▶ EXERCISE
Apart from the pictures, every line below is to be set down exactly.

▶ STORED DATA
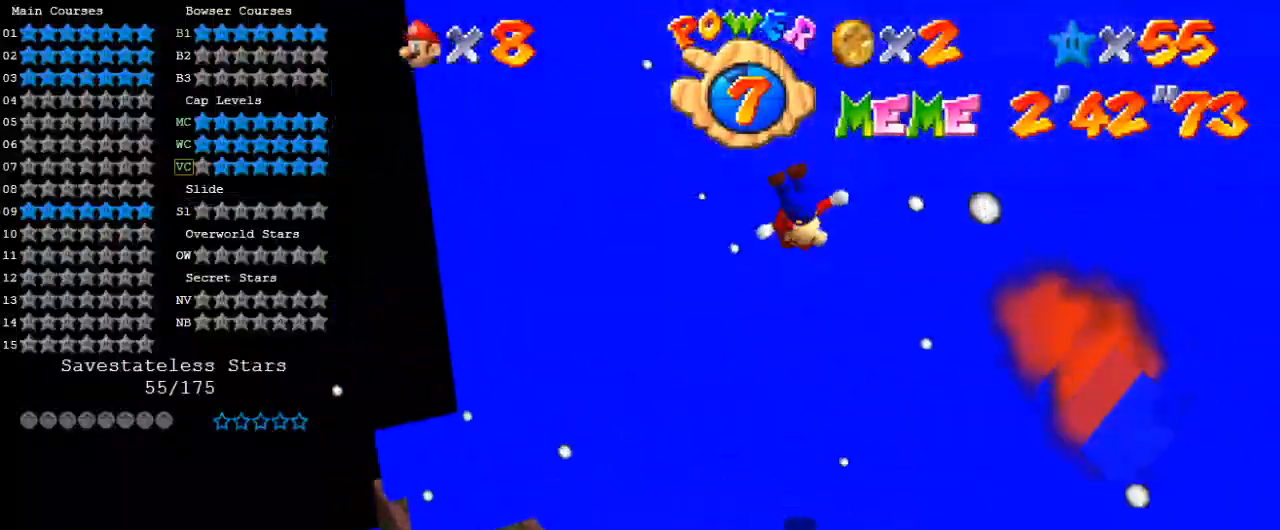
Gameplay with keyboard; each line is a JSON object with the keys held at the frame after it. "events" lists presses ("down") and releases ("up") of "a", "c", "ctrl", "d", "down", "left", "return", "right", "s", "shift", "up", "w", "x" and "y" between this image and that frame as [ms after this image, input, new state], when the widget could be followed in between. No other keys are recorded. Mouse input is not recorded.
{"keys": ["a", "s"], "events": [[33, "a", "up"], [33, "down", "up"], [33, "left", "up"], [100, "w", "down"], [167, "w", "up"], [267, "a", "down"], [367, "s", "down"], [400, "a", "up"], [400, "s", "up"], [433, "a", "down"], [433, "s", "down"]]}
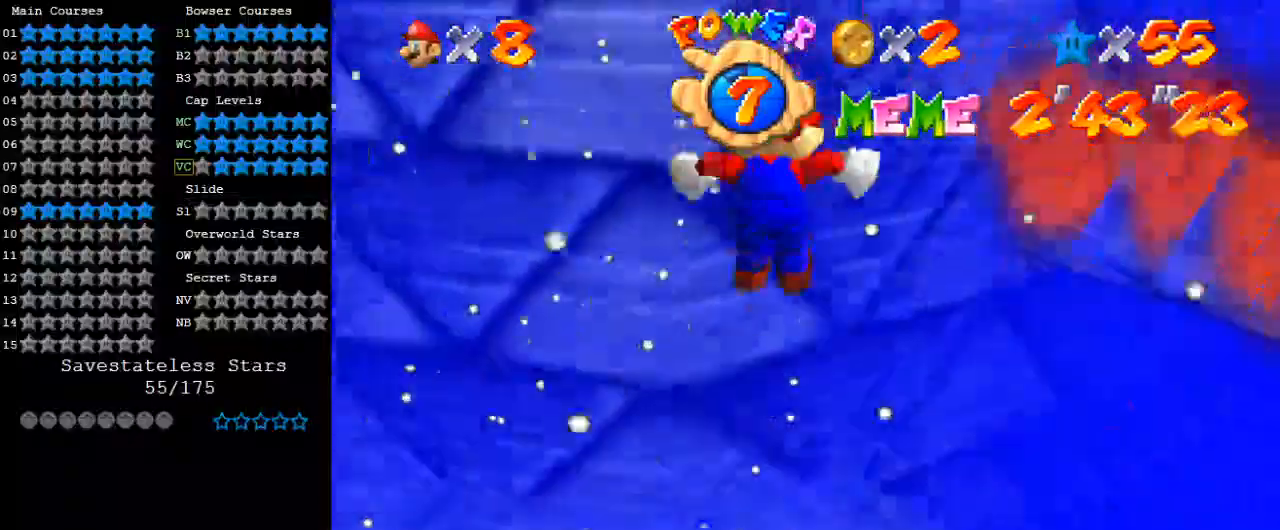
{"keys": ["a", "down", "right", "shift"], "events": [[100, "a", "up"], [133, "s", "up"], [367, "shift", "down"], [400, "a", "down"], [467, "down", "down"], [467, "right", "down"]]}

▶ RESULT OF THE EXERCISE
Gameplay with keyboard; each line is a JSON object with the keys held at the frame after it. "events" lists presses ("down") and releases ("up") of "a", "c", "ctrl", "d", "down", "left", "return", "right", "s", "shift", "up", "w", "x" and "y" between this image and that frame as [ms after this image, input, new state], when the widget could be followed in between. No other keys are recorded. Mouse input is not recorded.
{"keys": ["a", "s"], "events": [[33, "a", "up"], [33, "down", "up"], [33, "left", "up"], [100, "w", "down"], [167, "w", "up"], [267, "a", "down"], [367, "s", "down"], [400, "a", "up"], [400, "s", "up"], [433, "a", "down"], [433, "s", "down"]]}
{"keys": ["a", "down", "right", "shift"], "events": [[100, "a", "up"], [133, "s", "up"], [367, "shift", "down"], [400, "a", "down"], [467, "down", "down"], [467, "right", "down"]]}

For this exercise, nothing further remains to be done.